Bagian Latihan
1/ Menurut cuplikan tentang PMKS di DKI, di lahan mana Kemensos berencana mendirikan rumah susun untuk tunawisma?
2/ Salin kata demi kata bagian cuplikan tentang PMKS di DKI yang dibuka dengan kata-kata yang memuat "Di luar kehebohan" dan ditutup dengan "Pangudi Luhur, Bekasi.".

Cuplikan Teks

· · · · · · ·

Sebagaimana diungkap Riza, PMKS memang masih menghuni sejumlah lokasi di DKI. Namun, jumlahnya turun jika berbasis data Dinsos DKI. Pada 2020, tercatat ada 4.622 orang yang berstatus PMKS, sedangkan pada 2019 hanya ada 5.959 PMKS. Artinya, ada penurunan sekitar 22%.
Di luar kehebohan akibat blusukannya, Risma menjanjikan bakal memperhatikan kehidupan kaum tunawisma di DKI. Kemensos, kata dia, bahkan sudah punya rencana untuk mendirikan rumah susun bagi tunawisma di lahan Balai Rehabilitasi Sosial eks Gelandangan dan Pengemis (BRSEG) Pangudi Luhur, Bekasi.

· · · · · · ·

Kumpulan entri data
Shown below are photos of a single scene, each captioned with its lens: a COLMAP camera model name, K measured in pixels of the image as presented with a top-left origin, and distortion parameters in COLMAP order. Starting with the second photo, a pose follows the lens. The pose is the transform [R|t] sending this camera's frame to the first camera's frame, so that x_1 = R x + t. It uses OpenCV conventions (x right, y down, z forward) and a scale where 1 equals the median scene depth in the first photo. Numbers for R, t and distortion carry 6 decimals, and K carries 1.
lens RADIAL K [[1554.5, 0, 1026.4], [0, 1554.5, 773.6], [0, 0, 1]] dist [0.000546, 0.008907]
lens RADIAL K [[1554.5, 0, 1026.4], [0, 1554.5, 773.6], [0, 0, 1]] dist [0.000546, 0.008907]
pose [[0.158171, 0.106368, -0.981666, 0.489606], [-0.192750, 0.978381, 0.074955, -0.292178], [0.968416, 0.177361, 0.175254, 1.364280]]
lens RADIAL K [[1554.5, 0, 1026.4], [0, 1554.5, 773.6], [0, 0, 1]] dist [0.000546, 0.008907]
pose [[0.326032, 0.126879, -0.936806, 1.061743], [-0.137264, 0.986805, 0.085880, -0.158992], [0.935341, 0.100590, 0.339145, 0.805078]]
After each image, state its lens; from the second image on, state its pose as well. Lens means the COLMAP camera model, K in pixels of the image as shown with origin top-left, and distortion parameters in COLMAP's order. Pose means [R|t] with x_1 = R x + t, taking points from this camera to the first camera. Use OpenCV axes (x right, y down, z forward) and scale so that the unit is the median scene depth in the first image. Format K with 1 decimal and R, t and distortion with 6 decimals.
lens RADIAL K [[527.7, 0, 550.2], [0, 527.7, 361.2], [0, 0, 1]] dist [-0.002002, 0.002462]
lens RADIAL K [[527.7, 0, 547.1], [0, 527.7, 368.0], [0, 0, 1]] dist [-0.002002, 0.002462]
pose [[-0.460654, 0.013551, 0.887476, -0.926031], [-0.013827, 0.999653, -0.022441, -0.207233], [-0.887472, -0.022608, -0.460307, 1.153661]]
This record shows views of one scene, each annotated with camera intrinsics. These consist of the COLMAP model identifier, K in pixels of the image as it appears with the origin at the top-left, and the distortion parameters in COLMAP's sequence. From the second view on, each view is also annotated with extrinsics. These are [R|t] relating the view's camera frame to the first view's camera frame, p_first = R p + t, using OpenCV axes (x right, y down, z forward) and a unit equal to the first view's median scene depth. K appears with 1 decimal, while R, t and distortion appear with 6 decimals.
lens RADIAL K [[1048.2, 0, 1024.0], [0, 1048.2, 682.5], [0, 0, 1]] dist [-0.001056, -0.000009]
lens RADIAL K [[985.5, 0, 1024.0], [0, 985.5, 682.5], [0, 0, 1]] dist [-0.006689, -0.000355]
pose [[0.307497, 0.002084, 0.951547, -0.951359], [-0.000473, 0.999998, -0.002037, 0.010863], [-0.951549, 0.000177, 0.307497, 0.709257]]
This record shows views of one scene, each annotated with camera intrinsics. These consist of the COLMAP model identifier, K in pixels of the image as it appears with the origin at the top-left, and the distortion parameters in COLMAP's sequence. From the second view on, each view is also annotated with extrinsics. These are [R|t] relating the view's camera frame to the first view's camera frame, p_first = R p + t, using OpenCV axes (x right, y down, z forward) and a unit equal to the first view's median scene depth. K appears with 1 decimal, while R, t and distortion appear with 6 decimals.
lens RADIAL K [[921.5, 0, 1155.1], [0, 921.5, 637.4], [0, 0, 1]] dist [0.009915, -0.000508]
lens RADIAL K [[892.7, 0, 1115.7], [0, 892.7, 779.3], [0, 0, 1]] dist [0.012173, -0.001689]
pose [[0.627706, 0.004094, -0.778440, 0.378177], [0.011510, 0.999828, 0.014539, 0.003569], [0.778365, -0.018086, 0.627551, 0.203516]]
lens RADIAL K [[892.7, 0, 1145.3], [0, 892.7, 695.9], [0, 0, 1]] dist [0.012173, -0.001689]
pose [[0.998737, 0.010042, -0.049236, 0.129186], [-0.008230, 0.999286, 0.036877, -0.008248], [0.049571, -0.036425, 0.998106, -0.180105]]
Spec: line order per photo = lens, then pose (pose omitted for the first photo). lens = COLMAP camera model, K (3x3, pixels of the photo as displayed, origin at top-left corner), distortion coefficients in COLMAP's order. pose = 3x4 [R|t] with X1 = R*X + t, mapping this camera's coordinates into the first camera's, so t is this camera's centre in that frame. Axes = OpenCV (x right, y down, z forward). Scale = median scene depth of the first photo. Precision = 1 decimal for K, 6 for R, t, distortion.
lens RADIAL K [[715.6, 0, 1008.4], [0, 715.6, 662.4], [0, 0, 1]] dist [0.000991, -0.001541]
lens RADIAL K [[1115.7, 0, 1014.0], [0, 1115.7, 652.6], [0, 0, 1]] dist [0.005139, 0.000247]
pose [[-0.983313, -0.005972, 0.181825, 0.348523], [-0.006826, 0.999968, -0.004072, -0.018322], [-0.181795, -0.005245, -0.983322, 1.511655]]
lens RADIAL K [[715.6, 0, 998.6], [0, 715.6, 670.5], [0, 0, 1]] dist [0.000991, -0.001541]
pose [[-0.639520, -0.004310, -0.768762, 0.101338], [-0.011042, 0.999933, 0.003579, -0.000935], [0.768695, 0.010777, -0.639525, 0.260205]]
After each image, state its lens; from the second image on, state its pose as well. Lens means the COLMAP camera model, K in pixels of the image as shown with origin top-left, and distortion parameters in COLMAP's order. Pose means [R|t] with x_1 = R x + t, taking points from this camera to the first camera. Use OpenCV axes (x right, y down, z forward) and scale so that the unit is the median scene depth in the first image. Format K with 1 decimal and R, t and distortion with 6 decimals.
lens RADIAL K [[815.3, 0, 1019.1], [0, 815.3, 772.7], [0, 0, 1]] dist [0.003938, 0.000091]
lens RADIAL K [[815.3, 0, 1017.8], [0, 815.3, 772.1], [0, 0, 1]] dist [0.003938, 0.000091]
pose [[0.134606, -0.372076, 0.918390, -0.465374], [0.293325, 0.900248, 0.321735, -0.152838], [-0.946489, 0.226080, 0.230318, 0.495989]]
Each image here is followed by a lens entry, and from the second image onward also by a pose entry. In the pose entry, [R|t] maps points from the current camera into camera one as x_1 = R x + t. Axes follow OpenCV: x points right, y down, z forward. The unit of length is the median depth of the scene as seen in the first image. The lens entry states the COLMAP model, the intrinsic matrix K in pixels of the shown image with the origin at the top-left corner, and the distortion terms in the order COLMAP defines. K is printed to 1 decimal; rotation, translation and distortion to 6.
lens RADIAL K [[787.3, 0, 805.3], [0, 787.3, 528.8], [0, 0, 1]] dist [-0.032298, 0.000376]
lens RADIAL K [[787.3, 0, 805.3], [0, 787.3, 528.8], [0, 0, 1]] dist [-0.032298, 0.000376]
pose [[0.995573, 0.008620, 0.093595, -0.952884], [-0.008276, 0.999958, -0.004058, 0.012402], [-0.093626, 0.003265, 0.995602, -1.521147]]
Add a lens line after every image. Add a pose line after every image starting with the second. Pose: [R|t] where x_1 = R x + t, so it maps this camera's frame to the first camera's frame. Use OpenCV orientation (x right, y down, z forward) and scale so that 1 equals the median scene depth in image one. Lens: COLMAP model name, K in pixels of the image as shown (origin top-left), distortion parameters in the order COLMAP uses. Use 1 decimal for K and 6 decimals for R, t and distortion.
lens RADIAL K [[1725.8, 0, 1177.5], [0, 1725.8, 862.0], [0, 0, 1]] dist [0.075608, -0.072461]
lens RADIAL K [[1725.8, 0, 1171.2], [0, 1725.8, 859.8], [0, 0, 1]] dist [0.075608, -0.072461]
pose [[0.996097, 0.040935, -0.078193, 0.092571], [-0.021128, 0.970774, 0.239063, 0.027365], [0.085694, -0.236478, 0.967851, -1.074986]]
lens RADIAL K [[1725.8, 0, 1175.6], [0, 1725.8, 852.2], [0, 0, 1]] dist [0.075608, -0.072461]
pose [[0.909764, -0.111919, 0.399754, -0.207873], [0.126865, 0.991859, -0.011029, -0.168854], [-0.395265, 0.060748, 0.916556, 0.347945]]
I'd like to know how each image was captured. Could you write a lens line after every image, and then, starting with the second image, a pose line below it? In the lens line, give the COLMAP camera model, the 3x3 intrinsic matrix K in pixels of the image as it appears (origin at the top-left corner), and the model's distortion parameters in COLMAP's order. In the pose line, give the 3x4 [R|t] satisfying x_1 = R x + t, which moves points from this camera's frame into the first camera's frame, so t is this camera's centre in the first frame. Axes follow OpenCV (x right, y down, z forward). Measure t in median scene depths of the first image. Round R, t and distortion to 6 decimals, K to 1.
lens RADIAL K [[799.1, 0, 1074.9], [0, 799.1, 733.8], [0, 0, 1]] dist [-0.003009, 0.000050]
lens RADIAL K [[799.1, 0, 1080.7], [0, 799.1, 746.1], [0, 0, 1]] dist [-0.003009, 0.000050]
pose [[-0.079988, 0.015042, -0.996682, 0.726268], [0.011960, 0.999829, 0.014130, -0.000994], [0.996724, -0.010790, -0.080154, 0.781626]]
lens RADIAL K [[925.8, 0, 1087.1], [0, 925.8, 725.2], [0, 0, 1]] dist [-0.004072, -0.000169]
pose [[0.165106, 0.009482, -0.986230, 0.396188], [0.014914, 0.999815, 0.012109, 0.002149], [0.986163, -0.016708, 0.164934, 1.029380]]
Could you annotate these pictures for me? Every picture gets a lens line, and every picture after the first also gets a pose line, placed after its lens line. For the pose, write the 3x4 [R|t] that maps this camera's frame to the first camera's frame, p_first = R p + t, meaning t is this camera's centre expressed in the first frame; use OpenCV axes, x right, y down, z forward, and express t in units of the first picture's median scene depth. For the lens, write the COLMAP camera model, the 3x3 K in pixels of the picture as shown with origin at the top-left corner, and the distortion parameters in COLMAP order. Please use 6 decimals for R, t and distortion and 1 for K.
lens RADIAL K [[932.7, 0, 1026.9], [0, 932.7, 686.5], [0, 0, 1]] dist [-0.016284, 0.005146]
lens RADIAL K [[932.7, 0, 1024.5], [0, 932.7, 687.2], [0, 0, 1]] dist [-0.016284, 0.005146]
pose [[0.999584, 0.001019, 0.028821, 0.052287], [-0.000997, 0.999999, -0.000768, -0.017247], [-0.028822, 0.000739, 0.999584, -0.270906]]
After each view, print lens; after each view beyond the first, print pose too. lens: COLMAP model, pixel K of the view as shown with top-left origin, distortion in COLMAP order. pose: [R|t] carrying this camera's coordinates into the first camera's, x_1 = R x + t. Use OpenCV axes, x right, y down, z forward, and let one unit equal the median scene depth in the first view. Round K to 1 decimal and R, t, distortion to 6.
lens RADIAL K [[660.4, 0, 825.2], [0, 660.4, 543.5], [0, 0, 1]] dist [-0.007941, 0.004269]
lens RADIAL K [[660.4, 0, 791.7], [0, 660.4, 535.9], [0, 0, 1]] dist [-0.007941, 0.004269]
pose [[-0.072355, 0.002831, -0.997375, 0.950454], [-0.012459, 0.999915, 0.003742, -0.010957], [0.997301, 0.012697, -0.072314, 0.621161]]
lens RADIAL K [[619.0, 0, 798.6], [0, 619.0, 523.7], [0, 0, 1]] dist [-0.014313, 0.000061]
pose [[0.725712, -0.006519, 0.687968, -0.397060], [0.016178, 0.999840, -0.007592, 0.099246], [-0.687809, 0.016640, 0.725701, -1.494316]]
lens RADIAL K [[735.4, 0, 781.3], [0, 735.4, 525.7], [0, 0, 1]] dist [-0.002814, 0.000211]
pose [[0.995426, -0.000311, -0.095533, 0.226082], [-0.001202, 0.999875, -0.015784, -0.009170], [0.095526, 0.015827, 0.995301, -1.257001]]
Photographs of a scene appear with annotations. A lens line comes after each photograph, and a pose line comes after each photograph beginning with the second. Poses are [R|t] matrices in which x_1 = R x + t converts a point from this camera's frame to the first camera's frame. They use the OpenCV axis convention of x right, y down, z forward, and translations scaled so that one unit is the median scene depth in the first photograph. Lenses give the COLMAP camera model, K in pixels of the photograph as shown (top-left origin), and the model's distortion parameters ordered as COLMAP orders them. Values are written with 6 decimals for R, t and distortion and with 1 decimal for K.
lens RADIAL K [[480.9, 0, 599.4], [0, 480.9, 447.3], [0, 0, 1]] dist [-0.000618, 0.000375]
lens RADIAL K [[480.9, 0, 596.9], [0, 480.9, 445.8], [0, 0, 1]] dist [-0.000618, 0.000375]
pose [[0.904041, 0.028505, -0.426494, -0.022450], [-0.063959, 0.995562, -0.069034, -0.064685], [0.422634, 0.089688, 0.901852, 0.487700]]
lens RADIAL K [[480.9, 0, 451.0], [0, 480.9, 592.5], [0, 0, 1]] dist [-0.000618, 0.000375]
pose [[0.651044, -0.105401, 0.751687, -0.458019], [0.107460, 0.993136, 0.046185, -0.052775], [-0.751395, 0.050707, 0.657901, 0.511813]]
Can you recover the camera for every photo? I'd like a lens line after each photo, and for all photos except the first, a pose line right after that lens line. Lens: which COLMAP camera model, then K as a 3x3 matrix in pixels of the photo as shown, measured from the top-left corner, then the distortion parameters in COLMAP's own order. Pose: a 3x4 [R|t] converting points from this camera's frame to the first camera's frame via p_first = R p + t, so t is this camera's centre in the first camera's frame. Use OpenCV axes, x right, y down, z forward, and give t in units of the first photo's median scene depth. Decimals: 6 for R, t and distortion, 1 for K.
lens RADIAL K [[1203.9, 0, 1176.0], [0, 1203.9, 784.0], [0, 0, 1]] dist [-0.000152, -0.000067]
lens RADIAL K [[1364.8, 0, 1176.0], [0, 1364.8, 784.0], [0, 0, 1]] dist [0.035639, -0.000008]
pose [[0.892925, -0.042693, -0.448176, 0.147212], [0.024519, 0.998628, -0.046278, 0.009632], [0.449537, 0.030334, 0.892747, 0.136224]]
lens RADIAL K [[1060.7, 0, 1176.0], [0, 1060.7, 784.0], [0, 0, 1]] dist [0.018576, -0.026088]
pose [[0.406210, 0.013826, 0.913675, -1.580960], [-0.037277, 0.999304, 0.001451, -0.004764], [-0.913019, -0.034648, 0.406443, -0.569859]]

· · · · · · ·

Jawaban per Butir
1/ Di lahan Balai Rehabilitasi Sosial eks Gelandangan dan Pengemis (BRSEG) Pangudi Luhur, Bekasi.

2/
Di luar kehebohan akibat blusukannya, Risma menjanjikan bakal memperhatikan kehidupan kaum tunawisma di DKI. Kemensos, kata dia, bahkan sudah punya rencana untuk mendirikan rumah susun bagi tunawisma di lahan Balai Rehabilitasi Sosial eks Gelandangan dan Pengemis (BRSEG) Pangudi Luhur, Bekasi.